Conservative peer Lord Pickles shared a “much-treasured memory” of the late politician singing around a piano.
He tweeted: “Very sad to learn of the death of Betty Boothroyd. She was a great Speaker, widely admired in the UK and in parliaments worldwide.
“She threw wonderful parties in Speakers House. I have a much-treasured memory of Betty and Denis Healy singing musical hall songs around a piano.”
Deputy Labour leader Angela Rayner tweeted: “RIP Betty Boothroyd – formidable, ground-breaking and an inspiration to so many.”
Sir Chris Bryant, Labour MP and chairman of the Committees on Standards and Privileges, described Lady Boothroyd as “stern but winsome”.
He said: “She cared about doing things properly (but could be naughty) and loved mentoring newbies.
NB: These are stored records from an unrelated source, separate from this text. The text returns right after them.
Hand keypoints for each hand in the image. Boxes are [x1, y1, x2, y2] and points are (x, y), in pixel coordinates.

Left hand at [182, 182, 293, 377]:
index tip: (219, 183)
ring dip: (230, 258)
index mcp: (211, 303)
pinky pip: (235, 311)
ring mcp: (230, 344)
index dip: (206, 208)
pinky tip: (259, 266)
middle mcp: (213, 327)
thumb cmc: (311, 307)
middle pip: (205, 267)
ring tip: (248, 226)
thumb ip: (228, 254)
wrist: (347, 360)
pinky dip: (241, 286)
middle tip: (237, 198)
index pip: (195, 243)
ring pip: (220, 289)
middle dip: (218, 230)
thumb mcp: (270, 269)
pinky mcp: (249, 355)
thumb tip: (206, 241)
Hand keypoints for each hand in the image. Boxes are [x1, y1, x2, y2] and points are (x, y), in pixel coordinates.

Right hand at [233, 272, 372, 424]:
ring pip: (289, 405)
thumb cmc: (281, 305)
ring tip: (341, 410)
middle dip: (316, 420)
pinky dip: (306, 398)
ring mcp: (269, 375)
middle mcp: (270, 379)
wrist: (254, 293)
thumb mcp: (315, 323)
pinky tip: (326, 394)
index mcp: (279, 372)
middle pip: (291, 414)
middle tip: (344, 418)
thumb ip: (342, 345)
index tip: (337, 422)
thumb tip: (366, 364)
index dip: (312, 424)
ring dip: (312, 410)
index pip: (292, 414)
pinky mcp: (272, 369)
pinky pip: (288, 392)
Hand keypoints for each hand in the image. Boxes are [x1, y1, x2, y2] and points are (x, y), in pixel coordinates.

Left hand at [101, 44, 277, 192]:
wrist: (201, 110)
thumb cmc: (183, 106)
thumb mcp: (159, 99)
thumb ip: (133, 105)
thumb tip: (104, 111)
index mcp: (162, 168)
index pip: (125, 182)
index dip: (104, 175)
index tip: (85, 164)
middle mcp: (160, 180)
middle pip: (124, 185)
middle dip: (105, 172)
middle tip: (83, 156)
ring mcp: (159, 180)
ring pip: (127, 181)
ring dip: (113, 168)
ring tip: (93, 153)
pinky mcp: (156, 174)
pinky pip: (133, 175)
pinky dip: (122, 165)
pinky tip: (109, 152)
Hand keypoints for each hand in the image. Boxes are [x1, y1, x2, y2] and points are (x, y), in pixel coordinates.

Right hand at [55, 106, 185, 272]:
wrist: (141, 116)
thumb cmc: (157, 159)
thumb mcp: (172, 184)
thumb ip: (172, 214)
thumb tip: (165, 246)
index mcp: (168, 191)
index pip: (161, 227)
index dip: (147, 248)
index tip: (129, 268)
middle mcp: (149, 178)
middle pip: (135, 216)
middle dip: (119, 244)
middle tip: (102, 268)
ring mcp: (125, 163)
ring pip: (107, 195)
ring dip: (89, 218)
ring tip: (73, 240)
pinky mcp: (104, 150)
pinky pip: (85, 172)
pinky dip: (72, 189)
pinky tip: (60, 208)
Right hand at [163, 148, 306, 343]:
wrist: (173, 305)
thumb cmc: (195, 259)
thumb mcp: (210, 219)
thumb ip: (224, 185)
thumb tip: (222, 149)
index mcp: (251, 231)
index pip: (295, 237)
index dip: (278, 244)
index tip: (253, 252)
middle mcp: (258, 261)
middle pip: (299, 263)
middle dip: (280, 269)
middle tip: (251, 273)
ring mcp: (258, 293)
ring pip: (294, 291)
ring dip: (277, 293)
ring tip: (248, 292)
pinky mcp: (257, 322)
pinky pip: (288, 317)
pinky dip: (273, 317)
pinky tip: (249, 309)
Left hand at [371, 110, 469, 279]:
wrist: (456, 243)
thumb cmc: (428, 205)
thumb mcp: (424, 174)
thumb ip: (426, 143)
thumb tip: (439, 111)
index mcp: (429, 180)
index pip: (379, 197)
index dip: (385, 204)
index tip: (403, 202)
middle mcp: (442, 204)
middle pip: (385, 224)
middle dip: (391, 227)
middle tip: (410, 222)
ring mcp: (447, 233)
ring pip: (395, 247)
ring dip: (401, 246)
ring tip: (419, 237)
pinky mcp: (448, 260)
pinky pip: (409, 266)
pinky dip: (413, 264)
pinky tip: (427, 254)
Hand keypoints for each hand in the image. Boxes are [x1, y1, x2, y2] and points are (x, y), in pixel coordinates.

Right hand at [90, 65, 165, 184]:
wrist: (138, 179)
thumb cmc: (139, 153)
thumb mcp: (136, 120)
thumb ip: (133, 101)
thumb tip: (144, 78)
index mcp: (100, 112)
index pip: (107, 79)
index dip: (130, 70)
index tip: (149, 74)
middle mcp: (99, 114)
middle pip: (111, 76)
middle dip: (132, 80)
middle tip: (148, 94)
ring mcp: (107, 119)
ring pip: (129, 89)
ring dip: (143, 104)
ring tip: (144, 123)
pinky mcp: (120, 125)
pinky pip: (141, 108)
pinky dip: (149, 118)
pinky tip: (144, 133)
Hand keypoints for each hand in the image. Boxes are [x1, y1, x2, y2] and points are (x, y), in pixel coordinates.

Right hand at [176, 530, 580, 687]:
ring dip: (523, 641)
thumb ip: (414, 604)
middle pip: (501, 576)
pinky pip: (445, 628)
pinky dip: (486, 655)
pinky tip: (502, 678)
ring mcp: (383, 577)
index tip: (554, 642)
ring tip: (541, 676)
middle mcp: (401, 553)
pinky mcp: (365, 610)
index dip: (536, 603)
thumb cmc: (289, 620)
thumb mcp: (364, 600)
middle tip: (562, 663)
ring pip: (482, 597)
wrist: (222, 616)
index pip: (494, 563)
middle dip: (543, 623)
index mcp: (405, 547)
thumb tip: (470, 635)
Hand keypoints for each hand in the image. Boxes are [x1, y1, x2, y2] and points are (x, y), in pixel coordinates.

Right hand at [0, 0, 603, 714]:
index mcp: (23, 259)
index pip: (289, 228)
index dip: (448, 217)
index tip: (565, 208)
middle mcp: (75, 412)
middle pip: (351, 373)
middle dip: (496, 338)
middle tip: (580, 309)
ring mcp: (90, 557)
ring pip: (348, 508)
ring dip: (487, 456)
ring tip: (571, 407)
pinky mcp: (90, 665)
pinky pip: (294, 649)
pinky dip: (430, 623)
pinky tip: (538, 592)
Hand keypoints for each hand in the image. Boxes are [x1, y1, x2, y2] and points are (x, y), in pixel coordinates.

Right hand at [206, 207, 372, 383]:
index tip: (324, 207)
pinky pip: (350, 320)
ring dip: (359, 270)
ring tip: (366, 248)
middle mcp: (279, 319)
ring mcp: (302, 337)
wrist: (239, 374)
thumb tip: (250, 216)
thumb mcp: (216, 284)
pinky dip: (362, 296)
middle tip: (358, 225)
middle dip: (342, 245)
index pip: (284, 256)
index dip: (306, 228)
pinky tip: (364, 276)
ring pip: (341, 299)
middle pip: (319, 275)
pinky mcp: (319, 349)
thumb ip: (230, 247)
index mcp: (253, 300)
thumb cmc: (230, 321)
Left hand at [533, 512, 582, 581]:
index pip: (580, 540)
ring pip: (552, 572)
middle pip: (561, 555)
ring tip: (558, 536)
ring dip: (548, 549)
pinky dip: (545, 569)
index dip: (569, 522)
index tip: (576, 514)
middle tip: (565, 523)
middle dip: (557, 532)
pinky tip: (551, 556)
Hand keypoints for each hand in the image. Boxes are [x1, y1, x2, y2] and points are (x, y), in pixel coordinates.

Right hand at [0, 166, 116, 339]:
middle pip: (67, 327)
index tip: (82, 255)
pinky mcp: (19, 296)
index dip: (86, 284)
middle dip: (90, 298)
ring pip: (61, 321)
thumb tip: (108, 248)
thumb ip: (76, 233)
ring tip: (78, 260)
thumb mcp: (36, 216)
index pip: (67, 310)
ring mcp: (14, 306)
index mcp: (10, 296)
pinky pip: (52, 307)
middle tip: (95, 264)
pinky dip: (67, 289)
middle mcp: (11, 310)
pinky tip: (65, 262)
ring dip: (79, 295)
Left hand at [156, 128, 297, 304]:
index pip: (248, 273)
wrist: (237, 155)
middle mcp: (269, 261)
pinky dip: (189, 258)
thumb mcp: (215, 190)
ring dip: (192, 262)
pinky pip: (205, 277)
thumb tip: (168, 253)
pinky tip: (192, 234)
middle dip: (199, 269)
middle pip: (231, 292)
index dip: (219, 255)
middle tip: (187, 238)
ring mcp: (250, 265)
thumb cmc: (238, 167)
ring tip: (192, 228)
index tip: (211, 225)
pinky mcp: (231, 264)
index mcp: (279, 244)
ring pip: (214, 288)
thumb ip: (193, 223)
She was a parliamentary star without ever being pompous.”
Lady Boothroyd was unafraid to make her feelings known to her successors in the job.
In a 2020 interview, Sir Lindsay admitted she “gets me put in my place” with regular phone calls telling him whether he is getting things right or wrong, and encouraging him to “tell him (the prime minister) straight”.
In April 2019 she publicly criticised then speaker John Bercow over his attitude to Donald Trump addressing Parliament during a state visit while he was US president.
Born in Dewsbury, West Yorkshire, Lady Boothroyd was a professional dancer from 1946 to 1948 and appeared in pantomime in London’s West End before going into politics.
She unsuccessfully contested four parliamentary seats before being elected to West Bromwich (later to become West Bromwich West) in May 1973.
MPs will be able to pay tribute to Lady Boothroyd in Parliament on Tuesday.